Our aim is to create a user-friendly computer-assisted interpreting tool, the artificial boothmate, that can assist interpreters in the booth. In order to do so we asked professional interpreters from all over the world for their thoughts and preferences through an international survey. From 22 December 2020 to 29 March 2021, the EABM survey has reached over 500 interpreters. Here are the results:
In total, 525 interpreters participated in the EABM survey. The vast majority were very experienced interpreters, 404 participants indicated they have over ten years of experience in the field of interpreting. 96 participants had less than ten years of experience and 23 participants were interpreting students. Most interpreters who participated are active on the free market (246), 133 participants are institutional interpreters and another 133 participants are active on both markets. Most professionals (437) already use certain technological tools in the booth and many of them welcome the idea of a future artificial boothmate!

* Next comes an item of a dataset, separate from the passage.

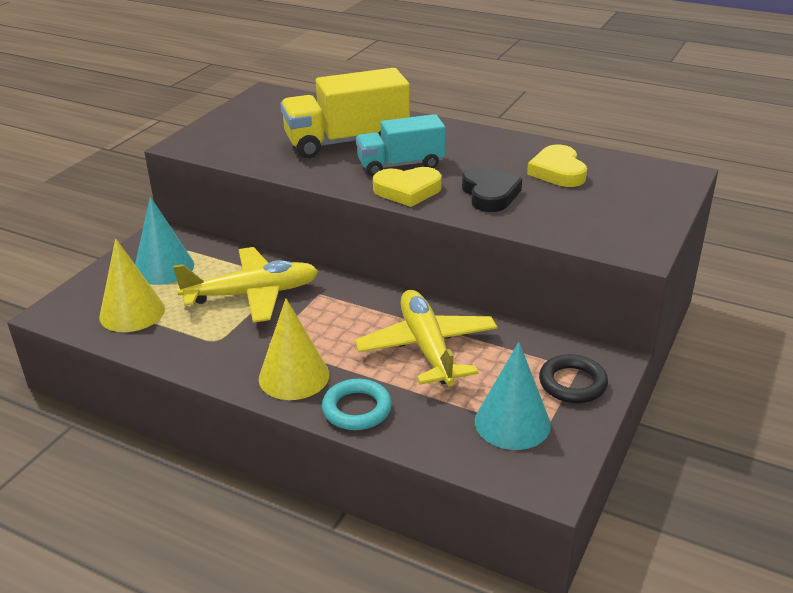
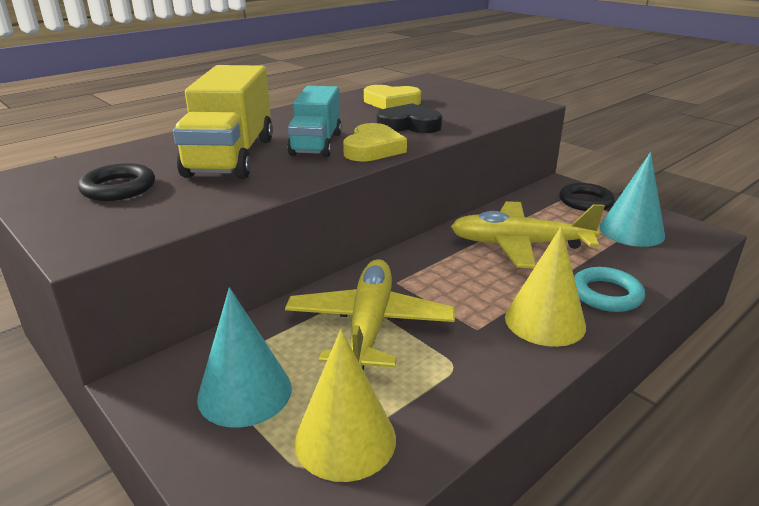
camera: 70 degrees left, 5 degrees down
(266, 125) = (118, 188): none -> black ring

We wouldn’t have been able to reach so many professional interpreters without the following organisations who shared the EABM survey with their members:
- AIIC (Association Internationale des Interprètes de Conférence)
- Directorate-General for Interpretation
- CBTI (Belgian Chamber of Translators and Interpreters)
- APTIJ (Asociación Profesional de Traductores e Intérpretes Judiciales y Jurados)
- Asetrad (Asociación Española de Traductores)
- Assointerpreti (Associazione Nazionale Interpreti di Conferenza Professionisti)
- BDÜ (German Federal Association of Interpreters and Translators) and VDK (Verband der Konferenzdolmetscher)
- AITI (Italian Association of Translators and Interpreters)
- TAC (Translators Association of China)
- UNIVERSITAS Austria (Interpreters‘ and Translators‘ Association Austria)
- ATA (American Translators Association) Interpreters Division
The artificial boothmate
The EABM survey is an interactive, audio-visual survey that gives interpreters the opportunity to select the features of their preferred artificial boothmate in just four simple steps:
First, participants had to select where on screen new items should appear. An overwhelming majority opted for option A, a vertical layout where new items are added under previous items. 311 participants selected this option.
Second, the participants had to select how long items should remain on screen in the layout they selected. When combining all answers over different layout options, we see that interpreters would like for items to remain on screen as long as possible and only to disappear when there is no longer any room left on screen.
Third, interpreters had to select their preferred layout again. This time not only numbers were shown on screen, but terms as well. Participants who opted for a vertical layout in the first step could now choose to see numbers on the left and terms on the right, or the other way around. Participants who opted for a horizontal layout in the first step could choose to see numbers on top of the screen and terms on the bottom or the other way around. All interpreters had the option to have both numbers and terms in the same box. It seems that the vast majority would prefer to see terms on the left, numbers on the right (208) or to have both in the same box (207). The latter was especially true for those who opted for a horizontal layout.
Lastly, participants could decide whether or not new items appearing on screen should look different compared to previous items. The results show that many interpreters would like new items to appear in a bold font, a larger font size and/or in a different colour.